Except that Cat Bin Lady thing happened in August, and this presentation was made last March.
posted by crunchland at 4:39 AM on November 10, 2010


I was trying to remember why this was already familiar to me. Finally, my decrepit old memory dredged it up: there was a feature in The Guardian back in July. Here's a bit of what I said at the time, which pretty much sums up my reaction:

Oh do calm down. Don't get yourself into such a lather. It's just a story, and like all moderately topical, vaguely dystopic "What if?" stories it assumes the worst and runs with it.

posted by Decani at 4:41 AM on November 10, 2010 [2 favorites]


"His style of presentation is basically "PechaKucha" - a deck of 20 images delivered to auto advance every 20 seconds"- rongorongo

No, not his style, the Ignite style. He was presenting at an Ignite evening, so he had to follow that format. The animation aspect is a very ambitious way of working within the constraint, and it comes off. BTW, for Ignite the slides advance every 15 seconds, not 20 seconds: making a total of five minutes.

People complaining about the narrative are missing the point, IMHO. It's worth watching since it's such an excellent piece of presentation that must have required a huge amount of rehearsal and preparation.
posted by infobomb at 5:32 AM on November 10, 2010


smoke: "Call me a curmudgeon but does the world need even more shorter, shallower, thought bubbles, ripped from real life and spiced up with fiction to make a somewhat opaque point?"

I appreciate the sentiment, but I find that it's quite rare for someone to design a one hour presentation with the same care and information density as Ignite. Instead you get Comic Sans, diagrams that belong in print not on 640x480 projected slides, long winded introductions, and people reading their slides to you.

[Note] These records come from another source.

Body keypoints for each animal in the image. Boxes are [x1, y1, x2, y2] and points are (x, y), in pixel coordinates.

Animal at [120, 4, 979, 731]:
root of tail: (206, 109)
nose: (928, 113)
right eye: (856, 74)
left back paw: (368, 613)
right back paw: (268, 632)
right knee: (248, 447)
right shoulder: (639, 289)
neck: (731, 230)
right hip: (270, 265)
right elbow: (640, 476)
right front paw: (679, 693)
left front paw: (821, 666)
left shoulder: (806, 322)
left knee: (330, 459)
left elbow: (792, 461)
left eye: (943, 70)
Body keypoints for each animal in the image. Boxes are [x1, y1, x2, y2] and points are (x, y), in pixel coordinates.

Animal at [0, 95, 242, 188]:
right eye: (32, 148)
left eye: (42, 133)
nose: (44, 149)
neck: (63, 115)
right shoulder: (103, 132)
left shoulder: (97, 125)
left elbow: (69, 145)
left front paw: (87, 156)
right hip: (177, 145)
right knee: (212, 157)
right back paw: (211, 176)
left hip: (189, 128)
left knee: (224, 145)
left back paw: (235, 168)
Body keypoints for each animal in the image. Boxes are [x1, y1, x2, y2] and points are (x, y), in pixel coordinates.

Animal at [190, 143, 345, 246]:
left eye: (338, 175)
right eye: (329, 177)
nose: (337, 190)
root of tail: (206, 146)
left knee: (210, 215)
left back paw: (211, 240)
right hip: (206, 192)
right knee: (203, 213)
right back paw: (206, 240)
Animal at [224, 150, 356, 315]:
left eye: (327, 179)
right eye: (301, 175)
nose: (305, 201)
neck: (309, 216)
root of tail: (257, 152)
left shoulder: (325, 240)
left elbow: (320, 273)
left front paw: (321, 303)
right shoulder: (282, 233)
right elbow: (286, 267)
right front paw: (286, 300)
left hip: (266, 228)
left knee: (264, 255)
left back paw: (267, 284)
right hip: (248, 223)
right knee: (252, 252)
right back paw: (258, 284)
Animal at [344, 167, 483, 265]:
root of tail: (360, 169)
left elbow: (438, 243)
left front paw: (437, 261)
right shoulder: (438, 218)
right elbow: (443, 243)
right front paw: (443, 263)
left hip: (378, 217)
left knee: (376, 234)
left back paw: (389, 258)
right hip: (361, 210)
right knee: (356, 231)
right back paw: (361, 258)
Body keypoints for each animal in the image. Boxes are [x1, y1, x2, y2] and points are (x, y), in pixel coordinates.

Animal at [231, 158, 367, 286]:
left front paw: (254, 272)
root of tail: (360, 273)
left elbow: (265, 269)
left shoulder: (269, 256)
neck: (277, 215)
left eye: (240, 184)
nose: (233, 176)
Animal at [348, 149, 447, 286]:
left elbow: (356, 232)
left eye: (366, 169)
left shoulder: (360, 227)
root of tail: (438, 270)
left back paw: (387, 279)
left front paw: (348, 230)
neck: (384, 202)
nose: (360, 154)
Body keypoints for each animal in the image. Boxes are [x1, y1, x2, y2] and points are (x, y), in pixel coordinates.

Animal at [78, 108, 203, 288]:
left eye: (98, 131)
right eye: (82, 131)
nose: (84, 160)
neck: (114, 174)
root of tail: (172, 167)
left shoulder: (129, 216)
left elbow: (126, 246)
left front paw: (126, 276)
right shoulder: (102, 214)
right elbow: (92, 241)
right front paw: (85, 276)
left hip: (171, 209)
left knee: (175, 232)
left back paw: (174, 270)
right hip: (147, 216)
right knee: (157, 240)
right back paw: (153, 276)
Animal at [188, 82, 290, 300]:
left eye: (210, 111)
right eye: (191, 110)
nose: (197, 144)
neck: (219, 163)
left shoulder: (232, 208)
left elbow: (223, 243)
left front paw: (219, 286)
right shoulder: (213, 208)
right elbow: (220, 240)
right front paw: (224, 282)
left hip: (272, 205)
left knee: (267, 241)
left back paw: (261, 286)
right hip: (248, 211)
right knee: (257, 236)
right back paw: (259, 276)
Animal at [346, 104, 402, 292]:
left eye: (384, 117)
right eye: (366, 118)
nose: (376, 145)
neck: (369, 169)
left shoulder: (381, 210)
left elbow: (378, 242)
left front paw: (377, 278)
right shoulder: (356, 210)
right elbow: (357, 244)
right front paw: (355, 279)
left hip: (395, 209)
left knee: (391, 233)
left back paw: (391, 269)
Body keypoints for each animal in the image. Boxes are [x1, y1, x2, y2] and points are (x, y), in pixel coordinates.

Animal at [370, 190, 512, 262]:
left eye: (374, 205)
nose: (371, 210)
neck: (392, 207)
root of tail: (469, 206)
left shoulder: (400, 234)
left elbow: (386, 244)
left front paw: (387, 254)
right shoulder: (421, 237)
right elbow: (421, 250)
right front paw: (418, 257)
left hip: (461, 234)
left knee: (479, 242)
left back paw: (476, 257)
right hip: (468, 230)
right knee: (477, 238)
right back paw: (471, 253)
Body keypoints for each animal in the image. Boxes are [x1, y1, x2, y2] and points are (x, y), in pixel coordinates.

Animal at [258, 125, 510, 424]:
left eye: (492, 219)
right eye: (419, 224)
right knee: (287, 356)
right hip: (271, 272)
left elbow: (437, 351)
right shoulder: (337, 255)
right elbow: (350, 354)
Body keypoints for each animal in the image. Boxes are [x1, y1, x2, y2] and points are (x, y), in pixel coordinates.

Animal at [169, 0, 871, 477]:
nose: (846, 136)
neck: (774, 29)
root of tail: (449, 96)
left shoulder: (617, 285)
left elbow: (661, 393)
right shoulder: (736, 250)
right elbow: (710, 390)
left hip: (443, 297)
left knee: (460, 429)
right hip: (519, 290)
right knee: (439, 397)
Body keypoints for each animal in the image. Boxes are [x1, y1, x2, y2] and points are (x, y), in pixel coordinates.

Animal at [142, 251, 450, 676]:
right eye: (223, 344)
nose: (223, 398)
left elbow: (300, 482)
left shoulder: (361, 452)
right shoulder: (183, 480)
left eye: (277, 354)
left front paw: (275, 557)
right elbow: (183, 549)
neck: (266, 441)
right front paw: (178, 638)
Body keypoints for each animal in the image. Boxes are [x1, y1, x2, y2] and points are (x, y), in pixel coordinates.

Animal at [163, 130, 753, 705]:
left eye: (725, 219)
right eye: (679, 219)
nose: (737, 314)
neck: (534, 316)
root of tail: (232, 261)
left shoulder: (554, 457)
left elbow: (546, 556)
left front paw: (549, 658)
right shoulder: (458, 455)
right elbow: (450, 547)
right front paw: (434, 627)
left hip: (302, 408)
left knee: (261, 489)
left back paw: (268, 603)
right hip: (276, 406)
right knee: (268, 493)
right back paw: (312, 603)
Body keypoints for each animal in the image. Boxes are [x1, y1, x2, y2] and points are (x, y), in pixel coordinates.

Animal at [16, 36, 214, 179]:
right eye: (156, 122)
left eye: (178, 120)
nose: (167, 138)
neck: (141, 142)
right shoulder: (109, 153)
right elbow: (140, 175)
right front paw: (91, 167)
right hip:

That research, thought and exhaustive preparation never happens. I still love watching conference presentations, but they're not exactly knowledge distilled. To use a metaphor, are sonnets shallow for not being an epic?
posted by pwnguin at 6:41 AM on November 10, 2010


Comparing that to a sonnet is like comparing a glass of champagne to a glass of methylated spirits in orange juice.

Just because long presentations can also be shit doesn't make this wonderful; brevity is only part of the problem. The piece is shallow, its point is shallow. There's nothing wrong with shallow, but I think there's certainly a surfeit of it.